A wrapper for mydumper written in Golang with limited available storage in mind.
Example:
go get ./...
go build
BUCKET=mybucket-123123123 ./mydumpergo
Using ENV variables. For more details, see file config/config.go.
Explanation:
- AWS_ACCESS_KEY_ID and AWS_SECRET_ACCESS_KEY: used to access AWS.
- REGION: the S3 bucket region, defaults to "eu-central-1".
- BUCKET: the name of the S3 bucket for uploading. Mandatory.
- CHUNK_FILE_SIZE_MB: Split tables into chunks of this output file size. This value is in MB. Defaults to 1 for local testing purpose.
- MAX_FILE_COUNT: maximum files allowed before pausing and uploading to S3. Defaults to 10 for local testing purpose.
- HOST: mysql host, defaults to "localhost".
- PORT: mysql port, defaults to 3306.
- USERNAME: mysql username, defaults to "root" for local testing purpose.
- PASSWORD: mysql password, defaults to empty string "" for local testing purpose.
- OUTPUTDIR: defaults to "output", used as the
-o
parameter for mydumper.
NOTE:
CHUNK_FILE_SIZE_MB
* MAX_FILE_COUNT
decides maximum storage usage. For example, if CHUNK_FILE_SIZE_MB=50
and MAX_FILE_COUNT=20
, total max disk usage is 1GB. This is an MVP implementation, so counting file number is used (which is simpler) rather than calculating output dir size.
- start the mydumper process
- start a goroutine that checks disk usage, which loops:
- if disk usage is higher than pre-configured threshold, send SIGTSTP to the mydumper process to pause it, then:
- for each existing file in the output folder, upload the file (using the s3manager package's Uploader, which provides concurrent upload by taking advantage of S3's Multipart API)
- after all existing files are uploaded, delete them to release disk usage
- send SIGCONT to the mydumper process to continue
- if disk usage is higher than pre-configured threshold, send SIGTSTP to the mydumper process to pause it, then:
- after the mydumper process ends, clean up the output folder.
To make it production-ready, there are a few improvements to be done:
- Change counting files to counting disk usage.

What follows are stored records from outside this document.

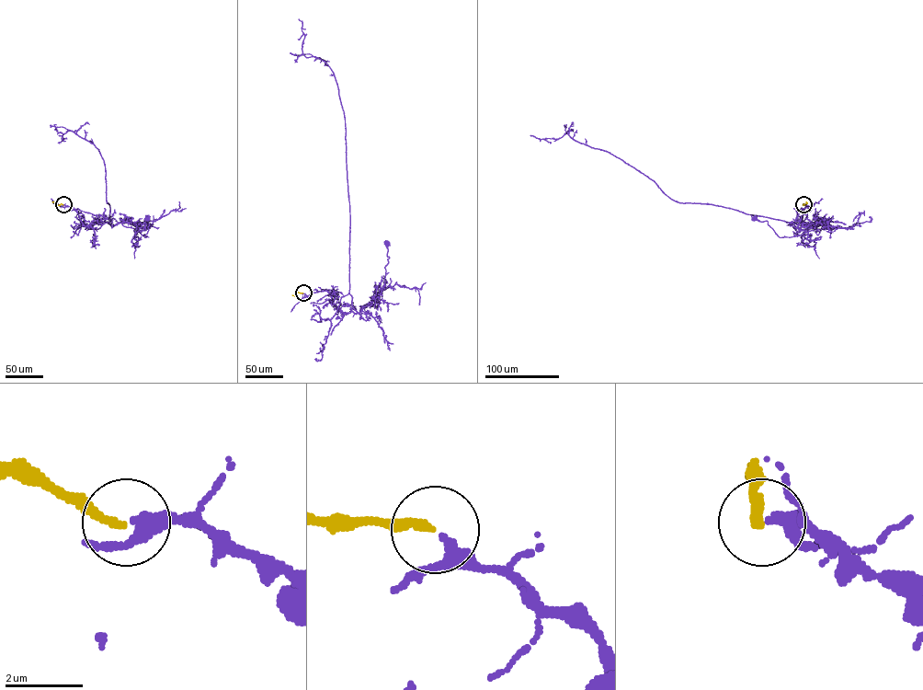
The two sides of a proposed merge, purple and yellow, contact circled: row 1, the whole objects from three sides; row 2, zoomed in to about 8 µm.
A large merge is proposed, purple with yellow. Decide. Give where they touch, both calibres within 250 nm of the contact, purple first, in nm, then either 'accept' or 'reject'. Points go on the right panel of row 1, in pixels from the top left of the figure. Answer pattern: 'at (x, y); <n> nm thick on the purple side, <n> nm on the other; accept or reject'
at (803, 204); 280 nm thick on the purple side, 200 nm on the other; accept

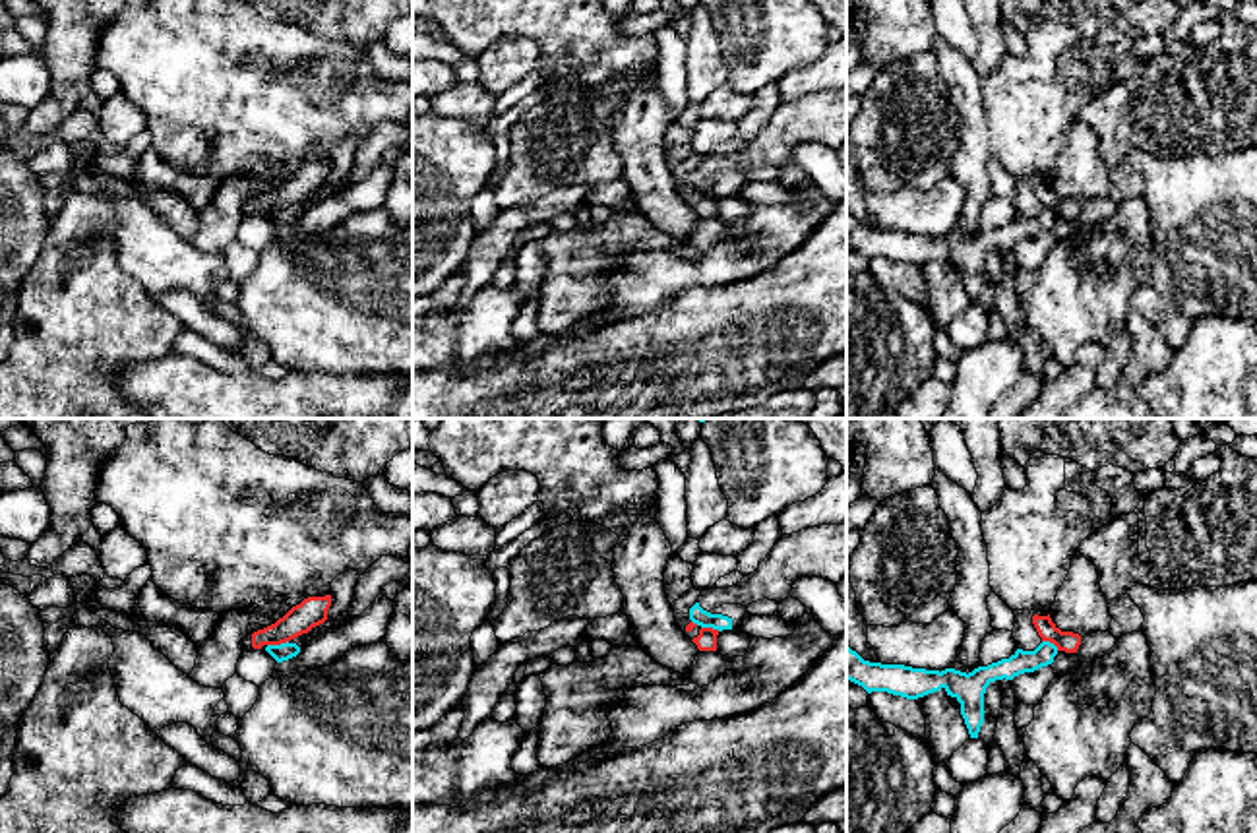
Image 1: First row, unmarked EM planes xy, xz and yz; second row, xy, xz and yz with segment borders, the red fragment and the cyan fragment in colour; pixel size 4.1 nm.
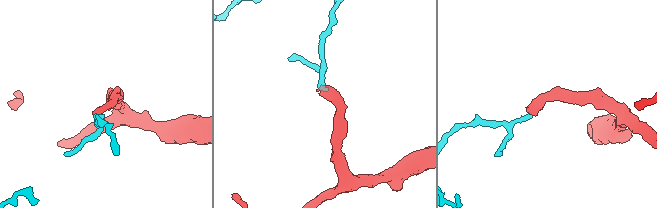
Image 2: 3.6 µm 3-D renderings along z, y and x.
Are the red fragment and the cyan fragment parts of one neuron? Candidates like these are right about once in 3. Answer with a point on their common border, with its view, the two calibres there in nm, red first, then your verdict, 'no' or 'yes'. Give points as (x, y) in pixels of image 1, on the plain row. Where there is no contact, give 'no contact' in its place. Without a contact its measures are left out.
contact xy (277, 210); calibres 120 and 70 nm; no

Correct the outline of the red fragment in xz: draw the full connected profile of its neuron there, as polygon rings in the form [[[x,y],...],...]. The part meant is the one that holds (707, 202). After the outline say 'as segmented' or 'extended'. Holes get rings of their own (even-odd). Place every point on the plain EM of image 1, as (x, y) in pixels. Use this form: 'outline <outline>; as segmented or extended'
outline [[[690,155],[678,167],[672,169],[678,194],[690,203],[699,217],[717,217],[719,196],[701,194],[690,186],[690,174],[697,169],[701,157]]]; extended

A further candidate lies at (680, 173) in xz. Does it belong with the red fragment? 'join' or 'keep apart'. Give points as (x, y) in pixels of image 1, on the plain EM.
join

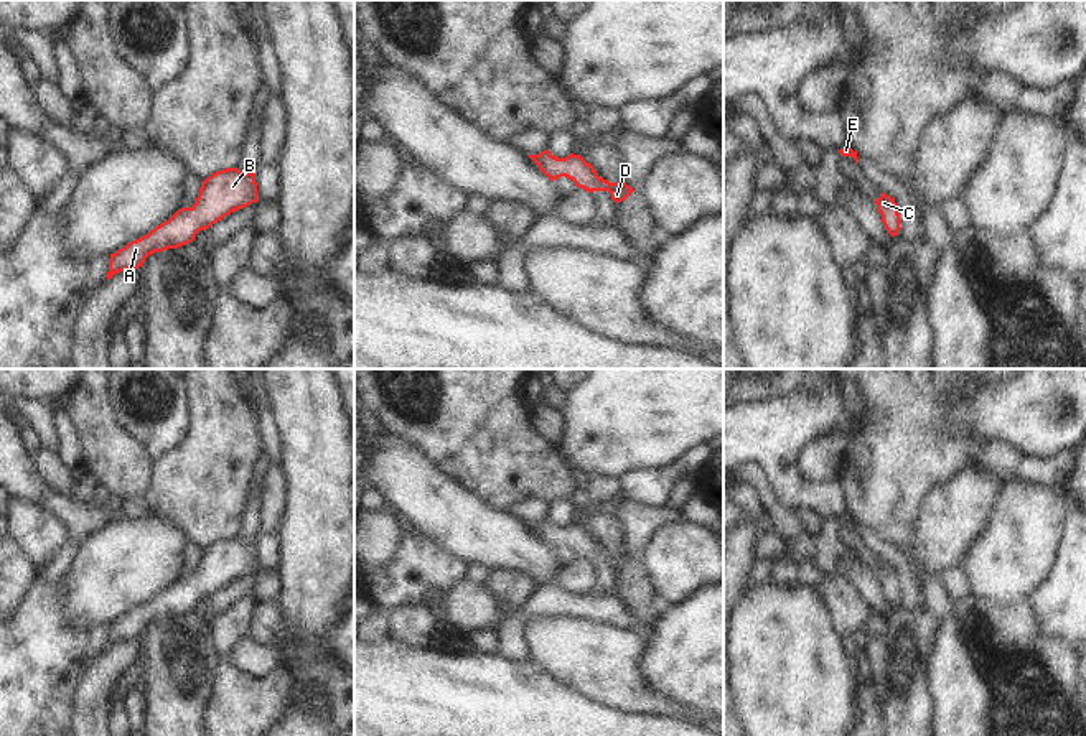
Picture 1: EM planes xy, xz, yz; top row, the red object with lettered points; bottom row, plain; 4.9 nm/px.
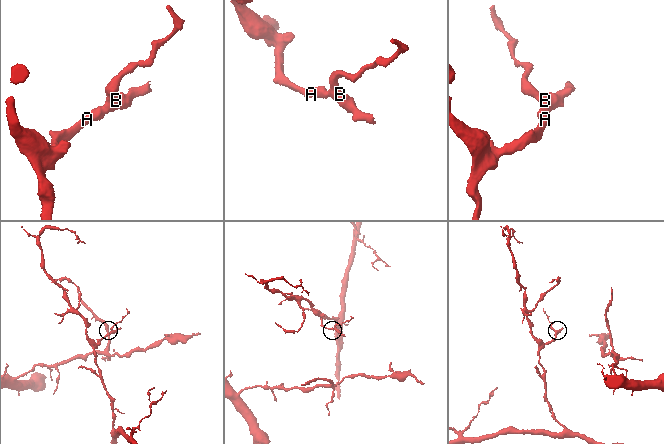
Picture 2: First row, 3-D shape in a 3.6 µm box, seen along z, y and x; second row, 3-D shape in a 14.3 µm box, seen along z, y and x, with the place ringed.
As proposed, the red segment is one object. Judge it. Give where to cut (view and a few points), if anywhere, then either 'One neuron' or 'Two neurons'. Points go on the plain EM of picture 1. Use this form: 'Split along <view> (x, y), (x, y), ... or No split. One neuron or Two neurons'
No split. One neuron.

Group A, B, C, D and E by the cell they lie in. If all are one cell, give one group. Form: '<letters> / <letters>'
A B C D E

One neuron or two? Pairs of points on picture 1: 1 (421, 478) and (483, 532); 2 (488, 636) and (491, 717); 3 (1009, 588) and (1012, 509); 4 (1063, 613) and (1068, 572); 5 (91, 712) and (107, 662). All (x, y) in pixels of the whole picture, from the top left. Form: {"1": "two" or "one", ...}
{"1": "one", "2": "two", "3": "one", "4": "one", "5": "one"}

Counting file is only meant as a simple implementation for local testing purpose where you don't have large tables and output files.
- Add robust error handling, like retry for S3 upload, only delete successfully uploaded files, etc.
- Add unit test and functional test.
- Running in K8s: docker multistage build, adding mydumper into the same image; run as a K8s job wth persistent volume, using the mountPath as the output dir.